Opening June 8 is “Celebrating van Gogh at the National Gallery of Art,” which includes two new acquisitions from the collection of Paul Mellon.
“Speculative Forms” at the Hirshhorn looks at the relationship between the object and the eye and body across a range of art historical categories. Opens June 16.
At the American History Museum, Fancis Scott Key’s original manuscript for “The Star-Spangled Banner” is on loan from the Maryland Historical Society June 14 through July 6.
In “Indelible: The Platinum Photographs of Larry McNeil and Will Wilson” at the Museum of the American Indian, the artists offer a modern take on the “vanishing race” photographs taken of Native Americans toward the end of the 19th century. June 7 through January 15, 2015.
“American Metal: The Art of Albert Paley” at the Corcoran presents a retrospective of one of the foremost metalsmiths living in America. June 28 through September 28.
Opening June 7 at Hillwood Museum & Estate is “Cartier: Marjorie Merriweather Post’s Dazzling Gems,” displaying Post’s extensive selection of pieces commissioned from the Parisian jeweler. Through December 31.
The Art League examines the Neo-Expressionist movement of the 1980s with a special exhibit June 4 through July 7.
The Fridge presents “Urban Decay 5,” the fifth installment of the exhibit created in 2010 that focuses on the influences of urban and “low-brow” art on today’s modern art. June 7 through 29.
“Susan O’Neill: Figural Fine Lines” is at the Art League Gallery June 5 through July 7, presenting the artist’s drawings of the human form.
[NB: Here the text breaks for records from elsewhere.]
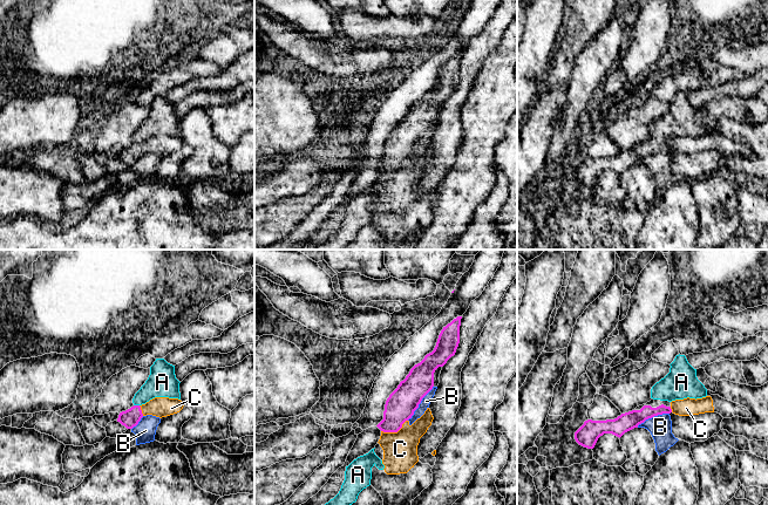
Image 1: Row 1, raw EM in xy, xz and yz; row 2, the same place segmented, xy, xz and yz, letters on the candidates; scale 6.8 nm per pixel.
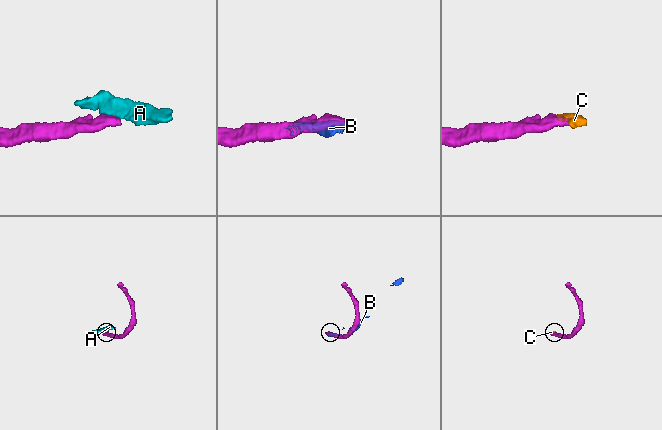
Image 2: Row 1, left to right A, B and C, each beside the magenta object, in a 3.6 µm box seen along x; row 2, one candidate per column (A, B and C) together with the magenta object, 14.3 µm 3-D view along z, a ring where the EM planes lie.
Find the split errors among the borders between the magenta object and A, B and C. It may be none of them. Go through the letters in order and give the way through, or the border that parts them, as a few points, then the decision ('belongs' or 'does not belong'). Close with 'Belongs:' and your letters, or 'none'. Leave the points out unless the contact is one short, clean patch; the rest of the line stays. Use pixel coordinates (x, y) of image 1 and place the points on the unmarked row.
A: border xy (134, 142), (138, 143); does not belong
B: does not belong
C: way xz (400, 143), (395, 154), (394, 169), (399, 177), (400, 186); belongs
Belongs: C

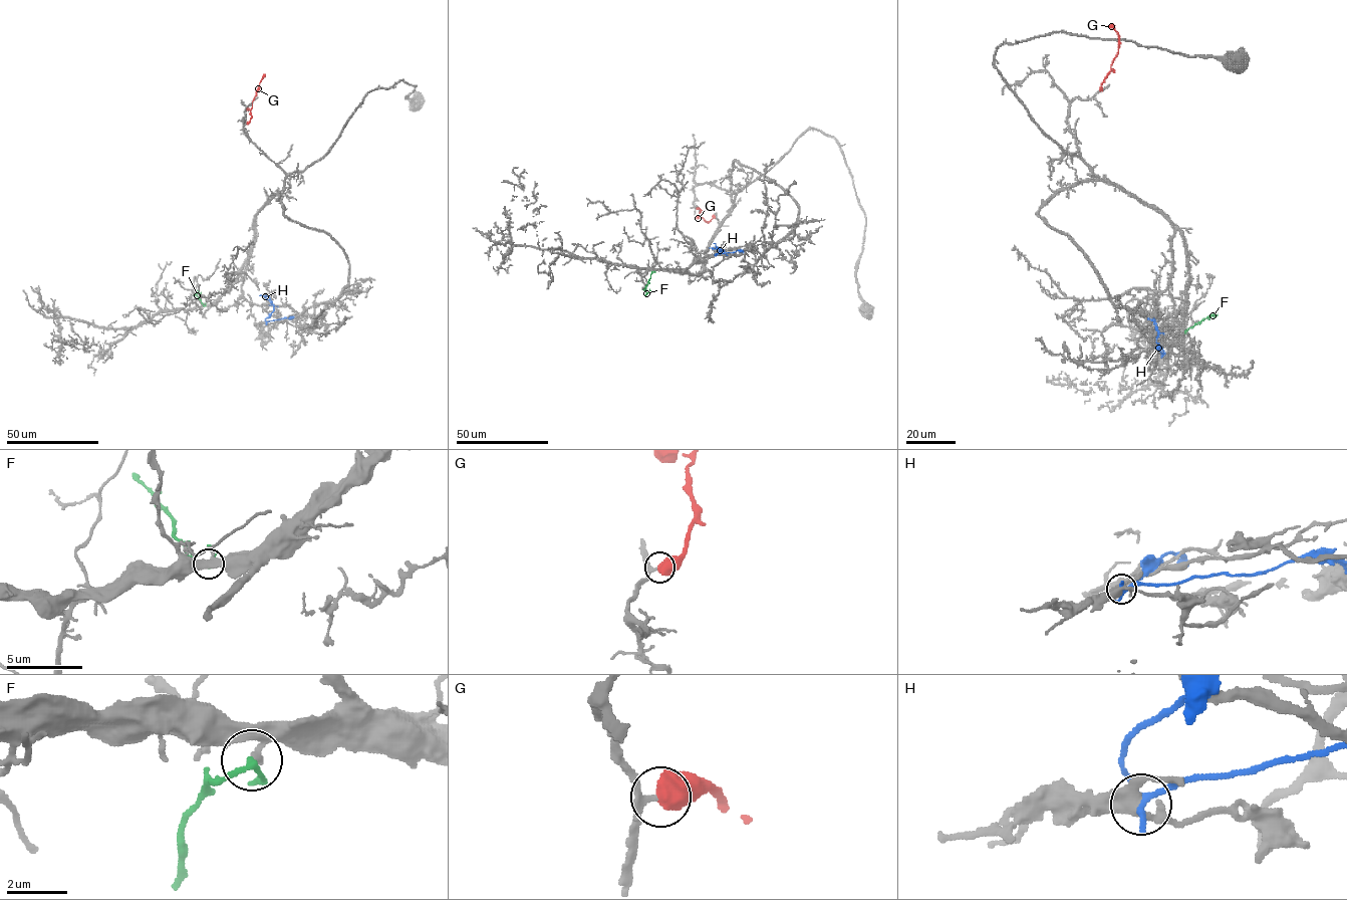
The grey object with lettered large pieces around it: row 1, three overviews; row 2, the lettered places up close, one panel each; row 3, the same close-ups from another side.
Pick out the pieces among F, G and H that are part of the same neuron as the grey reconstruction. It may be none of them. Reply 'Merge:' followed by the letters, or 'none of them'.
Merge: none of them

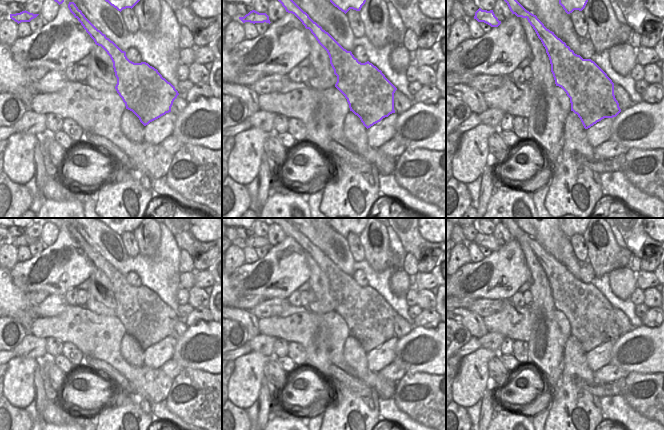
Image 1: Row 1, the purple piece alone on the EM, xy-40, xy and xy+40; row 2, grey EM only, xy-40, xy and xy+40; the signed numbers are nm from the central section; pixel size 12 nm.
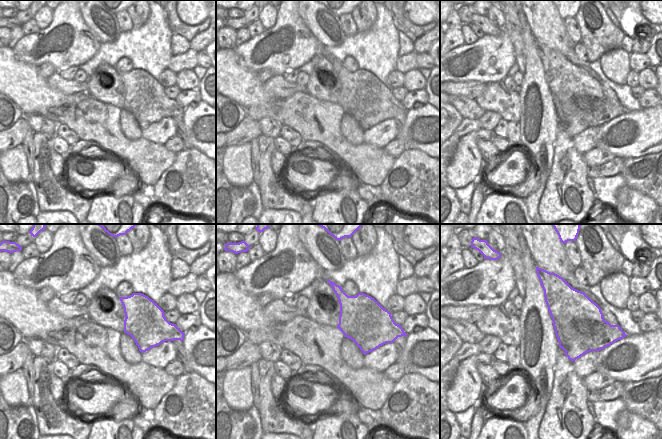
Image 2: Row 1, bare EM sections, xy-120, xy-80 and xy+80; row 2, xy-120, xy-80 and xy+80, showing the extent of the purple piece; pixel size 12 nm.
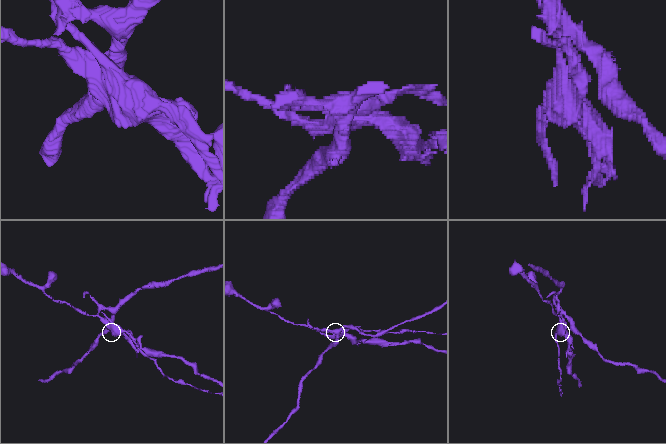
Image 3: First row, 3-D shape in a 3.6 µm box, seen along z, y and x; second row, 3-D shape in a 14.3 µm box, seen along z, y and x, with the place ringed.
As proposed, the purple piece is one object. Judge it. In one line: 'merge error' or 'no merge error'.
merge error

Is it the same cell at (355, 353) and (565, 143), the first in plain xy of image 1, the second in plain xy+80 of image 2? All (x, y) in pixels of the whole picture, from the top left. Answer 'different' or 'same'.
same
Washington Printmakers Gallery presents “A Wonder-Filled Life,” a showcase of works by the late local painter/printmaker Neena Birch. Through June 29.
In “Melanie Kehoss: Glow Tableaux,” Kehoss uses light boxes and cut-paper scenes to explore the humor and mystery of everyday American rituals. June 11 through August 23 at Artisphere.
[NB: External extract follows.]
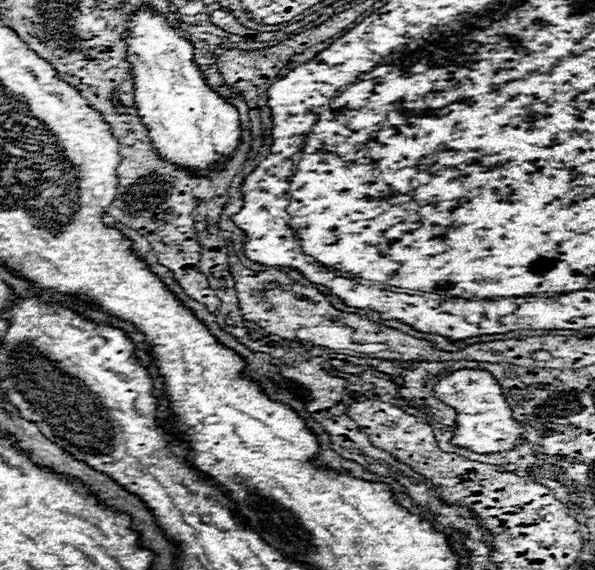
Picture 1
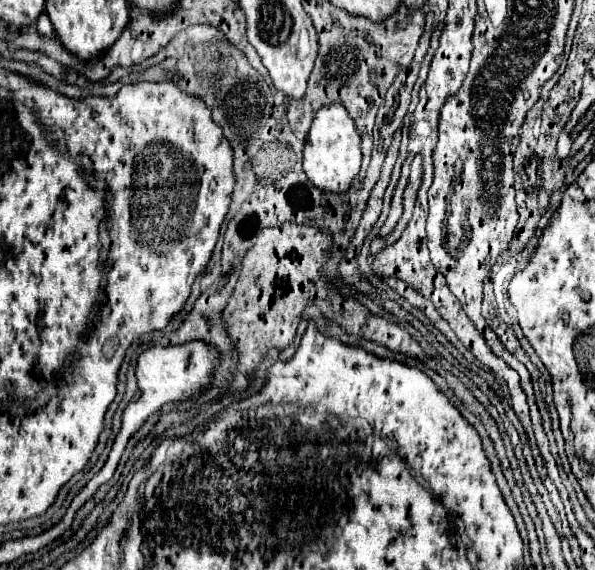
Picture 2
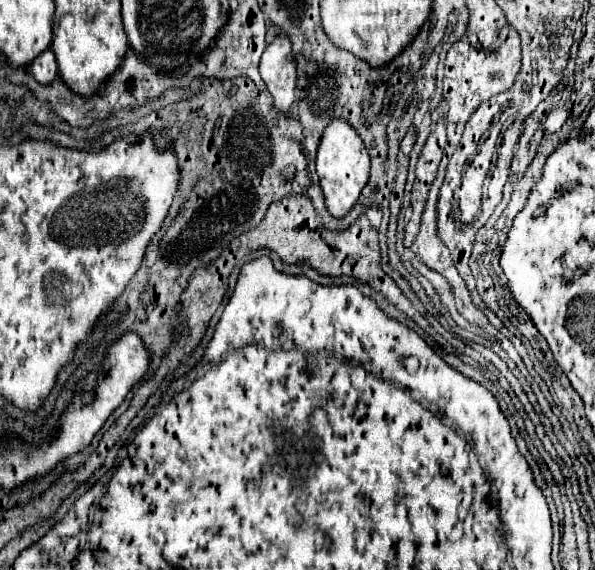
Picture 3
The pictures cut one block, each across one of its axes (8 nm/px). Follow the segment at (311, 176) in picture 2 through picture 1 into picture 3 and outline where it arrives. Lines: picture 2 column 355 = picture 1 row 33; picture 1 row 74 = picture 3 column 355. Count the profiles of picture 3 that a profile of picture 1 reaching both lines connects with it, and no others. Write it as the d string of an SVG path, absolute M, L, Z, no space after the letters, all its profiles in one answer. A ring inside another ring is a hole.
M332 120L330 126L324 130L316 156L316 170L320 176L320 186L324 192L324 202L328 206L328 212L334 218L344 218L356 204L370 174L370 154L362 138L356 134L356 130L344 120Z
“Sonya Lawyer: A Peace (of the Dream)” looks at the themes of family, past, and present through vintage photographs, spoken-word performances, and music. June 27 through August 2 at Flashpoint.
At the Katzen Arts Center June 14 through August 17 is “Continental Drift (Being Here and Being There),” a solo show by Judy Byron examining cultural influences on her identity as an artist.
Beginning June 29 at Arlington Arts Center is “Green Acres,” an interactive multimedia exhibit focused on art and agriculture.
Phillips After 5 happens on Thursday, June 5. The theme, in collaboration with the DC Jazz Fest, is Summer in the City: The American ’50s and features live jazz and food from Shake Shack. $12; 5 PM.
This year’s Source Festival, June 6 through 29, presents original works that include three full-length plays, 18 ten-minute plays, and three “artistic blind dates.” Find more details online.
At the Sackler Gallery on Saturday, June 8, is the first Asia After Dark of the year. At “Bollywood and Beyond,” learn Bollywood dances, see an installation by contemporary artist Rina Banerjee, try food from Sundevich and cocktails from Ping Pong Dim Sum, and more. $15 online or $25 at the door; 8 PM.
National Geographic and BYT partner for After Hours, a party featuring deejays, food trucks, and talks from Nat Geo “explorers.” June 13 at 8 PM; $25.
At the Torpedo Factory’s Second Thursday Art Night on June 12, browse open galleries, meet artists, and enjoy free refreshments and music.
The annual Smithsonian Folklife Festival returns to the Mall June 25 through 29 and July 2 through 6, exploring the traditions and cultures of China and Kenya through exhibitions, music, and food.
This post has been updated from a previous version.